|Youth in Action: Youth Organisations Demand a Strong Independent Programme for Youth in the post-2013 EU Budget|
|Wednesday, 23 November 2011 01:00|
Today the European Commission presented its Communication “Erasmus for all: the EU Programme for Education, Training, Youth and Sport” that details its vision for the EU budget in the field of youth and education.
The European Youth Forum strongly believes that Europe needs to make youth policy a financial as well as a political priority. Today, in times of crisis, as well as in the long-term, investing in youth will reinforce the values of European cooperation.
An independent programme
The European Youth Forum acknowledges the significant budget increase for future programmes, the focus on three key areas as well as the aim to be inclusive. The focus on formal education and vocational training however, put at risk the core values of youth work and the independence of youth policy, therefore the European Commission's proposal is unsatisfactory. The Youth Forum stands firmly behind its request of a renewed separate Youth in Action Programme.
“Youth in Action is the only EU programme that provides support to youth work, non-formal education and youth organisations in Europe,” affirms Peter Matjašič, President of the European Youth Forum. “As such, Youth in Action ensures and represents a visible EU youth policy initiative and the continuation of diversity, quality and the unique character of youth work in the long-term”.
Focus on participation of young people
In 2009, with the adoption of the Lisbon Treaty, the EU gave itself the objective and competence to encourage the participation of young people in the democratic life in Europe. The European Youth Forum is concerned that this increased competence is not reflected in the Commission's proposal and that it misses a strong link between the article 165§4 TFEU and the focus of the EU budget efforts in the field of youth, training and education. The Commission's proposal is focused on the needs of the labour market and the aspect of active European citizenship and participation is not adequately addressed.

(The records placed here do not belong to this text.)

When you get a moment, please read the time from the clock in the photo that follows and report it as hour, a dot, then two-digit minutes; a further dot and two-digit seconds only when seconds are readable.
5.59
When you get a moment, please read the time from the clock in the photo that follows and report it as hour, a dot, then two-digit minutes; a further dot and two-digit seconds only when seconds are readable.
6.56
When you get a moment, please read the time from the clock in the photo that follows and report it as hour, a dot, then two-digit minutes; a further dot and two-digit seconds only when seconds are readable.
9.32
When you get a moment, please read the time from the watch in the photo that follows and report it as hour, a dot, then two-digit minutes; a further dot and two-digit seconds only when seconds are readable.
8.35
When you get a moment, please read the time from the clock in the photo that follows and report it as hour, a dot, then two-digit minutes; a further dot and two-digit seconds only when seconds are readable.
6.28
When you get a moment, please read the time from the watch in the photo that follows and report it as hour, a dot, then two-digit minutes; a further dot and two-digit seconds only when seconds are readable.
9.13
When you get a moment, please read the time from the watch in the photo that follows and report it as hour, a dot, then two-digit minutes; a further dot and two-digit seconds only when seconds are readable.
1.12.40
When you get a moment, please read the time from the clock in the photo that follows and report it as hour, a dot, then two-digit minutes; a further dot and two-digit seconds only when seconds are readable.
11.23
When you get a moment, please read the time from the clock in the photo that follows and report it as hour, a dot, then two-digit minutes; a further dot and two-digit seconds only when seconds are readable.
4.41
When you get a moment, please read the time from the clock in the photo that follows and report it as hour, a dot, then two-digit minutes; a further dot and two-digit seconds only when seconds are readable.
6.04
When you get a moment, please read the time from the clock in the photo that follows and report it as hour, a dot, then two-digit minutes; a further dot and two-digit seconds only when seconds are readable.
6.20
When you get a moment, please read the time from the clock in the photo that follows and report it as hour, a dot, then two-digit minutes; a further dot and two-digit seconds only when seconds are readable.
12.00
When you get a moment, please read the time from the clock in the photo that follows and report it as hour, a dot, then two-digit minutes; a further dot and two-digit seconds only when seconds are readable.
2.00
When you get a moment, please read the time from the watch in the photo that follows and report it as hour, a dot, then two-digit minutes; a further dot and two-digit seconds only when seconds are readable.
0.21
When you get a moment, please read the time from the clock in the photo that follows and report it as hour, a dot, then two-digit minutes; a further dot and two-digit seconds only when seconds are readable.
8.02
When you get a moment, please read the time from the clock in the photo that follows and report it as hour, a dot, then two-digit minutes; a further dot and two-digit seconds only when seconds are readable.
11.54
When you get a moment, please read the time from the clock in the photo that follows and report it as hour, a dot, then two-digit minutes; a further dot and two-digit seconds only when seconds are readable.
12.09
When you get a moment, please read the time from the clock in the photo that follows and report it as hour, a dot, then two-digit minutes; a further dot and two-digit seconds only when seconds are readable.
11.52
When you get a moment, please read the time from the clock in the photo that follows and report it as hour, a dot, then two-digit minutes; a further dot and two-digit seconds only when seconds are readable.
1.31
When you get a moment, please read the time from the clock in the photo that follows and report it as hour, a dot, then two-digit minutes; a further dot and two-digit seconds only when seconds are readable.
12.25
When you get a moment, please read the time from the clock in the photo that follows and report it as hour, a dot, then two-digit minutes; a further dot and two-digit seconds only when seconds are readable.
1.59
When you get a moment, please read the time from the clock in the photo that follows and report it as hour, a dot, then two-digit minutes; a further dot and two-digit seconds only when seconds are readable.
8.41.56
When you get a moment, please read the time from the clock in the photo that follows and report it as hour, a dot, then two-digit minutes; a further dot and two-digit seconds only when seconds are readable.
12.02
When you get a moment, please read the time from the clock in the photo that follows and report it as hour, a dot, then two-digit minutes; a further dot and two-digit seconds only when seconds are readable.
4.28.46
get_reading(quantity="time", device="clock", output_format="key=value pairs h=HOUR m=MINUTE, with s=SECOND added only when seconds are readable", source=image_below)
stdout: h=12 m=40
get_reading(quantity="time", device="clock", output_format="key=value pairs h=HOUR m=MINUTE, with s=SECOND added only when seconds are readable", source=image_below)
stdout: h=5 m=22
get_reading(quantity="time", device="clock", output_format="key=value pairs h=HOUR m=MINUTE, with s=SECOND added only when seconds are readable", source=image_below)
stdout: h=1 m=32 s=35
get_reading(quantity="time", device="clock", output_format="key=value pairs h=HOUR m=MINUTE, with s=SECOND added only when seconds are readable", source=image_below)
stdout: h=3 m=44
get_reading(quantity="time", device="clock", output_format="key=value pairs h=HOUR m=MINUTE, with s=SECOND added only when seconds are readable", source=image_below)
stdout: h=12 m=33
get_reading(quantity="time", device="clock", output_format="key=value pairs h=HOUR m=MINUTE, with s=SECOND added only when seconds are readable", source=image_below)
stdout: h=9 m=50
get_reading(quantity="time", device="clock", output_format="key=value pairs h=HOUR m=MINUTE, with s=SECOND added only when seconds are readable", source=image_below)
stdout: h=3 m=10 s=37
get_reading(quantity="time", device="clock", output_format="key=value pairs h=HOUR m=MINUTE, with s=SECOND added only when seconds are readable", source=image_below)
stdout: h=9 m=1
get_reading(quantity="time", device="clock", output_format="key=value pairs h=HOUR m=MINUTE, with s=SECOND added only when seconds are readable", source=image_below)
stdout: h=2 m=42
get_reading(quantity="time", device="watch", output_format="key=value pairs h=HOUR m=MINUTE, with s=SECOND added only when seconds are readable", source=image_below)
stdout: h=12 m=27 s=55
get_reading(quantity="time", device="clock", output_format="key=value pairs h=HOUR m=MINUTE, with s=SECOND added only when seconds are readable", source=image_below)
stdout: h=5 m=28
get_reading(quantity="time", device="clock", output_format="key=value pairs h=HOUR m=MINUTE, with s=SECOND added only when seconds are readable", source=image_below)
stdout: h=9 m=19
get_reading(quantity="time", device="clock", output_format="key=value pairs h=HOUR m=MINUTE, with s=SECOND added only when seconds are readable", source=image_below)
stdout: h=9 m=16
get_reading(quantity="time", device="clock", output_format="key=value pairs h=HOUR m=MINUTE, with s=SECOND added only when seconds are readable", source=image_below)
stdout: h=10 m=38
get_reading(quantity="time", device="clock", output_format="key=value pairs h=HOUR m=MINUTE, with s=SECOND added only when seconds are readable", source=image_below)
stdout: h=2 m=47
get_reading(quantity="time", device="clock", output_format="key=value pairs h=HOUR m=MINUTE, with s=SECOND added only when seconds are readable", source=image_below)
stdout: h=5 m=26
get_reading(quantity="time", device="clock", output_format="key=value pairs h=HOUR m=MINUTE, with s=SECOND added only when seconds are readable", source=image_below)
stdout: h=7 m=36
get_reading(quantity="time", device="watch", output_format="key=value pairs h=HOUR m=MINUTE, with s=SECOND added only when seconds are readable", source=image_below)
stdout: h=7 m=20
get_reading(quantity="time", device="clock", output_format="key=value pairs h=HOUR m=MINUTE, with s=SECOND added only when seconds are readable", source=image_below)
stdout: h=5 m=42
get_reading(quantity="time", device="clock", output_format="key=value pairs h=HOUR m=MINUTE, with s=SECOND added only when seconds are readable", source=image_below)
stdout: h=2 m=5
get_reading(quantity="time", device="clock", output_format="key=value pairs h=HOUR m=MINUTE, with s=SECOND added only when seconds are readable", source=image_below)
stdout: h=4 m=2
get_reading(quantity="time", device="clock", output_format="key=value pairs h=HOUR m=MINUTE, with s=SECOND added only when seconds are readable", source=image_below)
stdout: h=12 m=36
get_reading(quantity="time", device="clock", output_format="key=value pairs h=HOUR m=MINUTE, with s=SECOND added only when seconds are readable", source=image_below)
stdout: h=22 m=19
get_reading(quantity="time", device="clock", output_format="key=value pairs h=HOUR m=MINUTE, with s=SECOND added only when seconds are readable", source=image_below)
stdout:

To achieve this, a strong new programme should encourage the participation of all young people in democratic life and recognise that youth-led, volunteer-based, democratic European youth organisations are an indispensable channel for supporting active citizenship and for developing young people's skills and competences, both for the needs of the labour market and for an active and inclusive European society, and as such need to be given specific support.
“Co-management with young people and the organisations that represent them must be introduced and implemented,” comments Matjašič. “As their inclusion would ensure a more youth-friendly management and administration of the programme and better reflection of young people’s needs.”
Cut? No - invest in cost efficient youth!
In times of financial austerity it is paramount to ensure that we invest in cost efficiency. The Youth in Action programme and its predecessors supported youth organisations to make a lasting change for young Europeans. The impact of Youth in Action on young people is bigger than in any other EU programme.
Currently, out of 100 euro paid in taxes by a European citizen, only 2.80 flow to the EU. Out of these 2.80 only 0.1% are used to provide funding to youth programmes. In average, the current ‘Youth in Action’ Programme just cost less than 28 cents per year to each European citizen. Investing in youth and in youth organisations is an extremely cost-efficient way to comprehensively reach the objectives of job creation and innovation, social inclusion and sustainable growth. For as little as 28 cents per year, 'Youth in Action' will have provided between 2007-2013 around 1,000,000 young Europeans with valuable Non-Formal Education experience and mobility possibilities that enhance their social, civic and political engagement as well as their sense of responsibility and improve their skills.
“Youth in Action must not lose focus on those elements that make youth and their organisations unique and specific,” concludes Matjašič. “Therefore, we demand it to be independent and to give sustainable support to European youth organisations, to non-formal education and to youth work,” concluded Matjašič.